Cathepsin S plays a key role in the pathology of autoimmune disease and in the maintenance of neuropathic pain. Genetic and pharmacologic inhibition of cathepsin S results in amelioration of disease in pharmacology models.
VBY-129, is a potent and selective cathepsin S inhibitor. Cathepsin S appears to be a key mediator of a process pivotal in developing neuropathic pain, and by inhibiting cathepsin S, VBY-129 should prevent or substantially reduce pain.
We have completed Phase 1 clinical trials in healthy volunteers, evaluating the safety and pharmacokinetics of the drug by oral administration. Biomarkers used in these trials confirmed robust inhibition of cathepsin S using a once dialing dosing regimen. In addition, VBY-129 was well tolerated at all doses we tested.
We believe VBY-129 has the potential to more effectively treat neuropathic pain without the side effects experienced with existing therapies, such as opioid drugs. We retain worldwide rights to VBY-129 in all indications. More than 15 million people in the United States and Europe suffer from chronic neuropathic pain. According to Datamonitor, in 2014, sales of neuropathic pain therapies are projected to exceed $2.4 billion in the United States.
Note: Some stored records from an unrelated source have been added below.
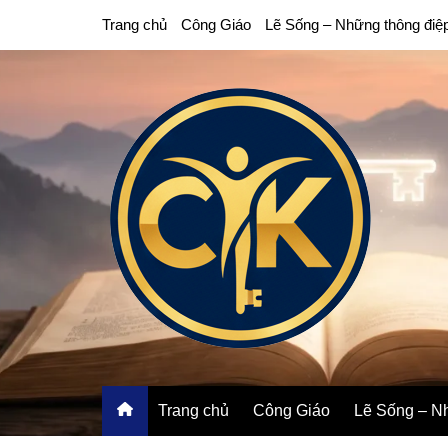
Chuyển
Trang chủ
Công Giáo
Lẽ Sống – Những thông điệ
đến
phần
nội
dung
Trang chủ
Công Giáo
Lẽ Sống – Nh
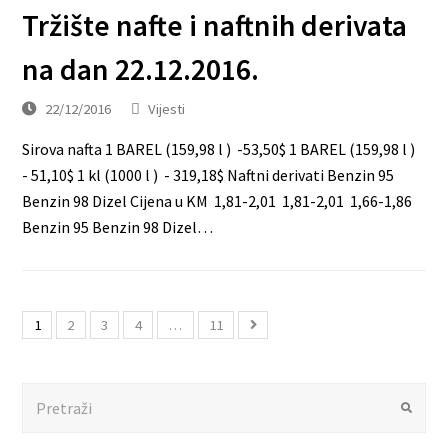
Tržište nafte i naftnih derivata
na dan 22.12.2016.
22/12/2016
Vijesti
Sirova nafta 1 BAREL (159,98 l ) -53,50$ 1 BAREL (159,98 l )
- 51,10$ 1 kl (1000 l ) - 319,18$ Naftni derivati Benzin 95
Benzin 98 Dizel Cijena u KM 1,81-2,01 1,81-2,01 1,66-1,86
Benzin 95 Benzin 98 Dizel…
1
2
3
4
…
11
Search
Submit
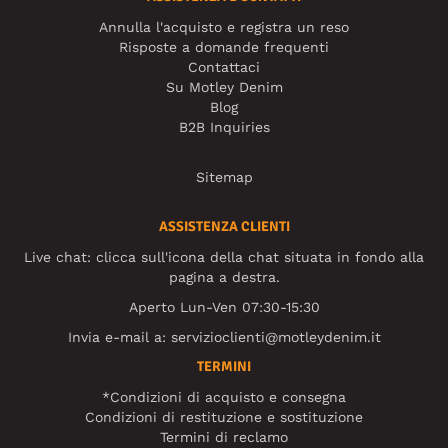
Annulla l'acquisto e registra un reso
Risposte a domande frequenti
Contattaci
Su Motley Denim
Blog
B2B Inquiries
Sitemap
ASSISTENZA CLIENTI
Live chat: clicca sull'icona della chat situata in fondo alla
pagina a destra.
Aperto Lun-Ven 07:30-15:30
Invia e-mail a:
servizioclienti@motleydenim.it
TERMINI
*Condizioni di acquisto e consegna
Condizioni di restituzione e sostituzione
Termini di reclamo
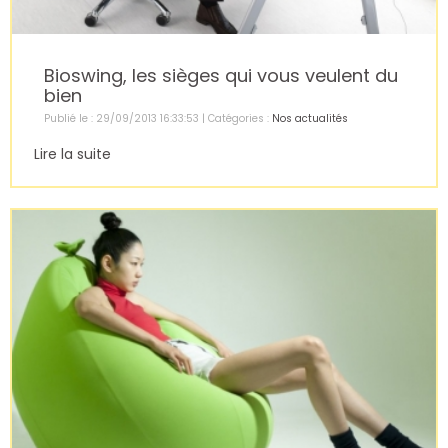
Bioswing, les sièges qui vous veulent du
bien
Publié le : 29/09/2013 16:33:53 | Catégories :
Nos actualités
Lire la suite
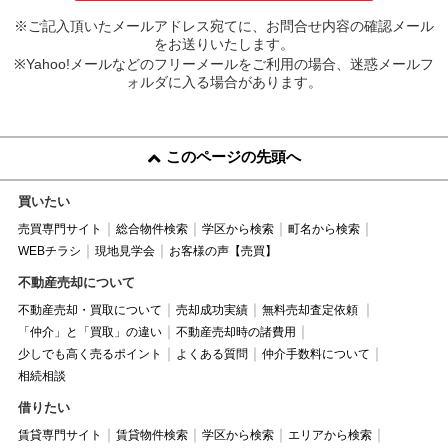
※ご記入頂いたメールアドレス宛てに、お問合せ内容の確認メール
をお送りいたします。
※Yahoo!メールなどのフリーメールをご利用の場合、迷惑メールフ
ォルダに入る場合があります。
このページの先頭へ
買いたい
売買専門サイト
総合物件検索
学区から検索
町名から検索
WEBチラシ
現地見学会
お客様の声【売買】
不動産売却について
不動産売却・買取について
売却成功実績
無料売却査定依頼
「仲介」と「買取」の違い
不動産売却時の諸費用
少しでも高く売るポイント
よくある質問
仲介手数料について
相続相談
借りたい
賃貸専門サイト
賃貸物件検索
学区から検索
エリアから検索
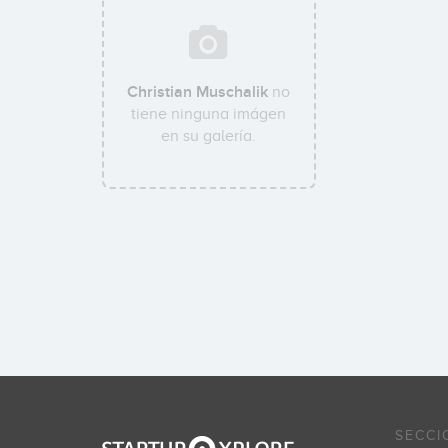
Christian Muschalik
no
tiene ninguna imágen
en su galería.
SECCI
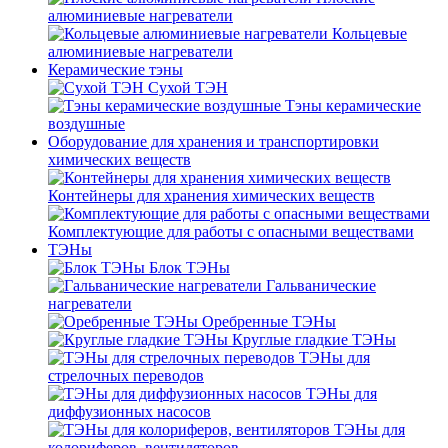
алюминиевые нагреватели
Кольцевые
алюминиевые нагреватели
Керамические тэны
Сухой ТЭН
Тэны керамические
воздушные
Оборудование для хранения и транспортировки
химических веществ
Контейнеры для хранения химических веществ
Комплектующие для работы с опасными веществами
ТЭНы
Блок ТЭНы
Гальванические
нагреватели
Оребренные ТЭНы
Круглые гладкие ТЭНы
ТЭНы для
стрелочных переводов
ТЭНы для
диффузионных насосов
ТЭНы для
колориферов, вентиляторов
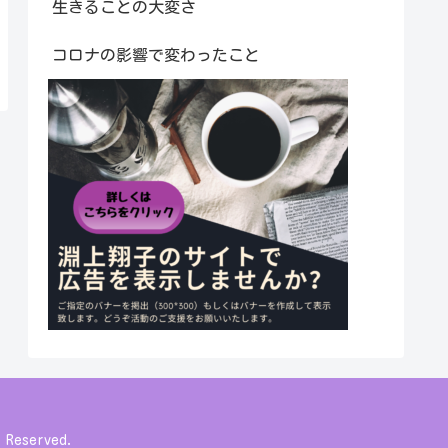
生きることの大変さ
コロナの影響で変わったこと
eserved.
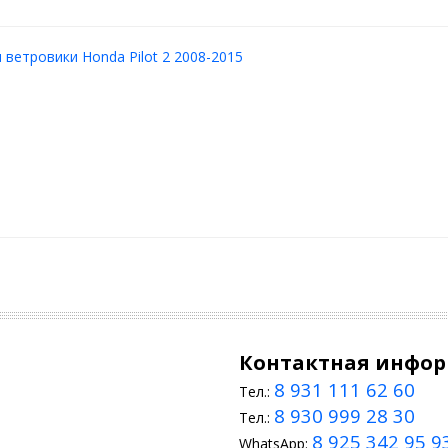
ветровики Honda Pilot 2 2008-2015
Контактная инфо
8 931 111 62 60
Тел.:
8 930 999 28 30
Тел.:
8 925 342 95 9
WhatsApp:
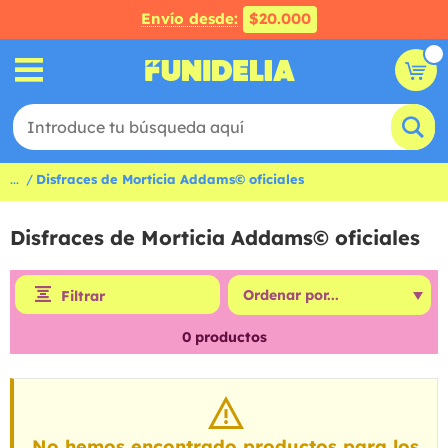
Envío desde:
$20.000
...
Disfraces de Morticia Addams© oficiales
Disfraces de Morticia Addams© oficiales
Filtrar
0
productos
No hemos encontrado productos para los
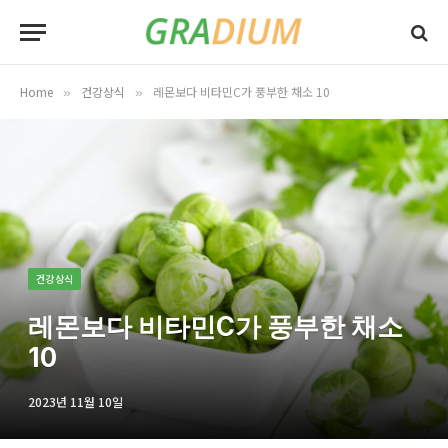
Home
건강상식
레몬보다 비타민C가 풍부한 채소 10
»
»
건강상식
레몬보다 비타민C가 풍부한 채소
10
2023년 11월 10일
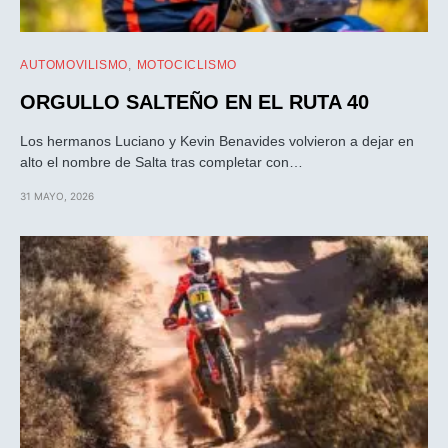
AUTOMOVILISMO
MOTOCICLISMO
ORGULLO SALTEÑO EN EL RUTA 40
Los hermanos Luciano y Kevin Benavides volvieron a dejar en
alto el nombre de Salta tras completar con…
31 MAYO, 2026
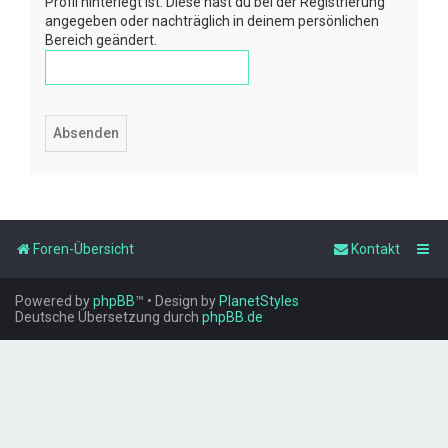
Profil hinterlegt ist. Diese hast du bei der Registrierung
angegeben oder nachträglich in deinem persönlichen
Bereich geändert.
Foren-Übersicht
Kontakt
Powered by
phpBB
™
• Design by
PlanetStyles
Deutsche Übersetzung durch
phpBB.de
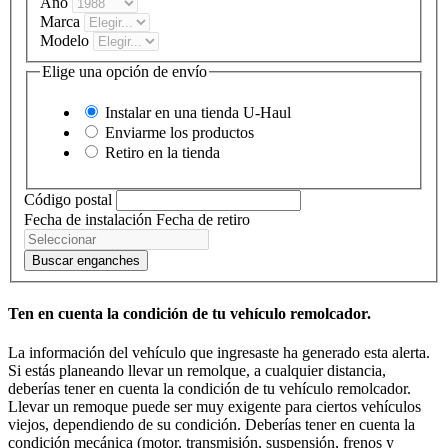
Año
Marca
Modelo
Elige una opción de envío
Instalar en una tienda
U-Haul
Enviarme los productos
Retiro en la tienda
Código postal
Fecha de instalación
Fecha de retiro
Buscar enganches
Ten en cuenta la condición de tu vehículo remolcador.
La información del vehículo que ingresaste ha generado esta alerta.
Si estás planeando llevar un remolque, a cualquier distancia,
deberías tener en cuenta la condición de tu vehículo remolcador.
Llevar un remoque puede ser muy exigente para ciertos vehículos
viejos, dependiendo de su condición. Deberías tener en cuenta la
condición mecánica (motor, transmisión, suspensión, frenos y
Cathepsin S also appears to be a critical enzyme in the modulation of the immune system and the development of autoimmune diseases. Of the autoimmune diseases, we have chosen to focus first on Crohn’s disease due to the elevated levels of cathepsin S observed in patients and the effectiveness of VBY-129 in a widely-used preclinical mouse model of Crohn’s disease.
We believe VBY-129 has the potential to treat Crohn’s disease in a more effective manner than current therapies and more convenient manner than current biological therapies. Crohn’s disease affects approximately 900,000 people in the United States and Europe. In 2013, Crohn’s disease therapies generated sales of more than $2.9 billion in the United States.